Will there be an increase in challenges to arbitral awards on grounds of public importance?

United KingdomScotland

Although this report relates to a purely maritime dispute, as to the correct interpretation of a particular clause used in a Charter Party Agreement, it is of general interest as permission to challenge the arbitrators’ award had been allowed on the little used ground in section 69(3) of the Arbitration Act 1996 (the “1996 Act”) that ‘the question is one of general public importance’ and the decision is at least open to ‘serious doubt’. Further, it is a challenge heard shortly after the Lord Chief Justice’s much publicised March 2016 Bailii lecture, in which he commented that the consequence of section 69 of the 1996 Act was that “far fewer appeals from arbitral awards come before the courts, as only a small number satisfy the test for the grant of permission to appeal” resulting in reduced potential “for the courts to develop and explain the law.”

Dry Log Bulk Carriers v Phaethon International Co SA [2016] EWHC 3798 (Comm).

Decision

In May 2016 the arbitrators found in the Charterer’s favour and in June 2016 the owners applied for permission to challenge the interpretation in the award relying on section 69(3). The decision on the challenge was issued to the parties in November 2016 but only recently published.
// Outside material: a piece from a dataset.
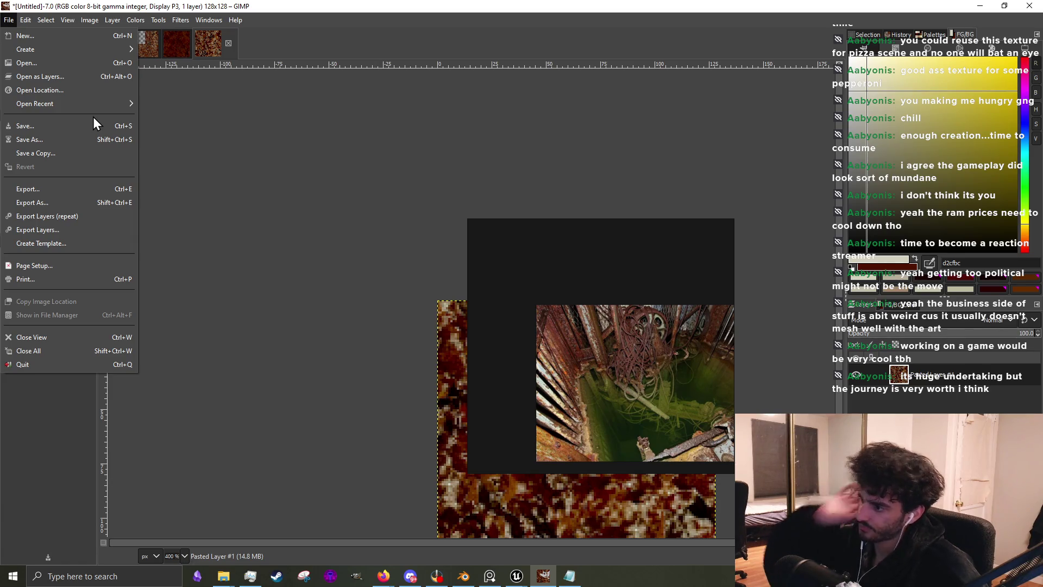
mouse_move(99, 107)
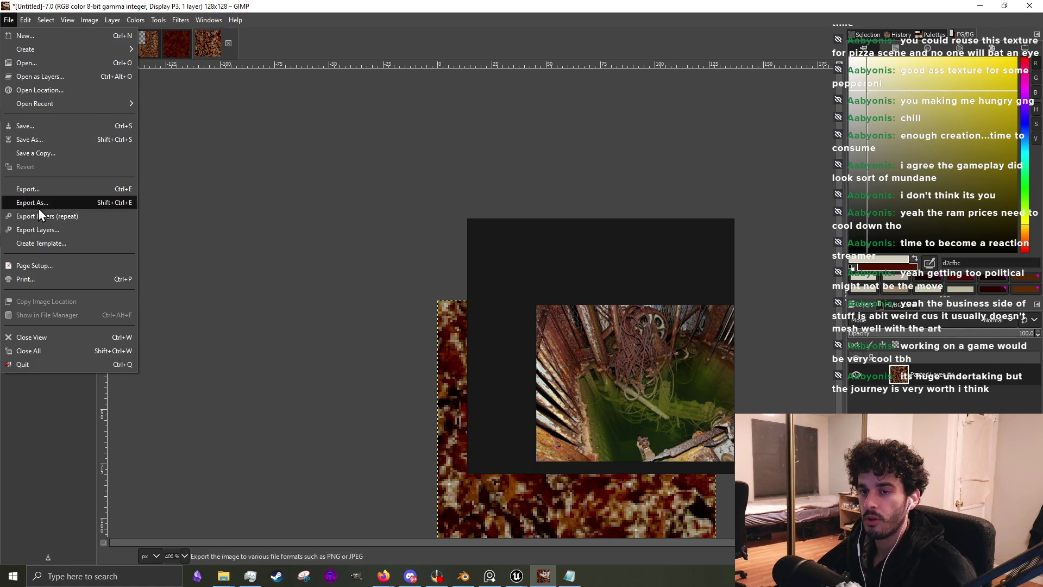
click(34, 80)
At the hearing of the challenge the Charterers opposing the challenge argued that, as a preliminary issue, the court should dismiss the appeal because, on the facts, the relevant clause was not engaged and so the issue before the court as to the correct interpretation of the clause was of no consequence. One might have expected Leggatt J to take this point as a ‘preliminary issue’ but he declined to do so referring to the Lord Chief Justice’s speech and the danger that the very popularity and success of arbitration in certain areas of commerce such as shipping will reduce the ability of the courts to develop and keep up to date the law arbitrators must apply: to prevent that from happening there needs to be a sufficient flow of cases to the courts. With that in mind, he concluded that it was right to decide the question posed even if it should turn out to be irrelevant to the parties to this particular dispute.
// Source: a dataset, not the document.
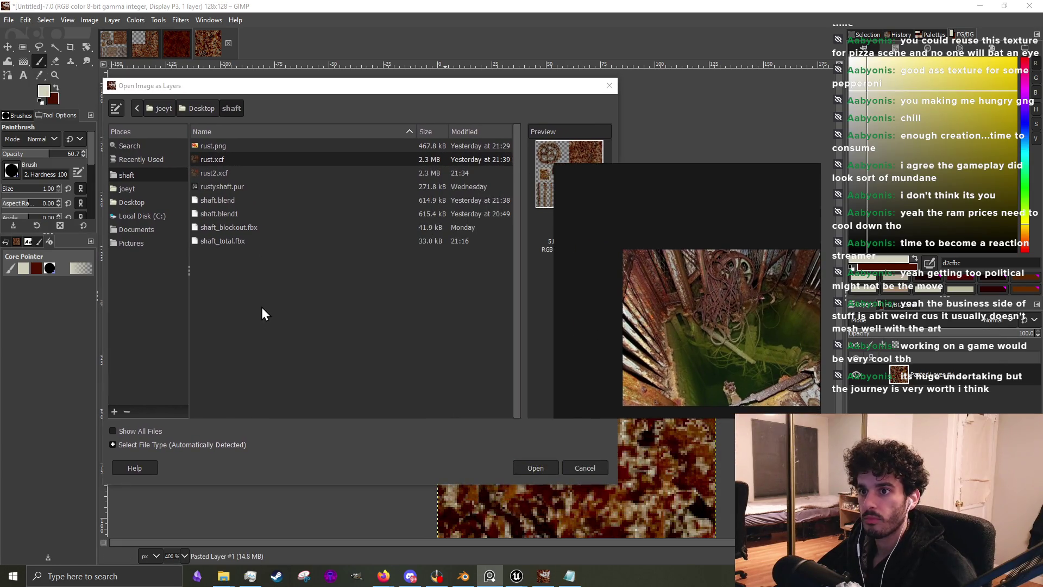
click(139, 202)
scroll(278, 237, down, 1)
Leggatt J then carefully analysed the clause and concluded that he agreed with the arbitrators’ decision as to its correct meaning. He then turned to the ‘preliminary issue’ that the Charterers had raised and concluded that they were correct that on the facts of the case the clause was not operative.



Comment

Lord Thomas’ March 2016 lecture met with a mixed reaction, with some commentators arguing that the parties’ agreements to arbitrate their disputes should be respected above the role those disputes may play in the development of English commercial law. Nevertheless, Mr Justice Legatt’s comments in this judgment may well result in an increase in applications to appeal arbitral awards based on grounds of public importance.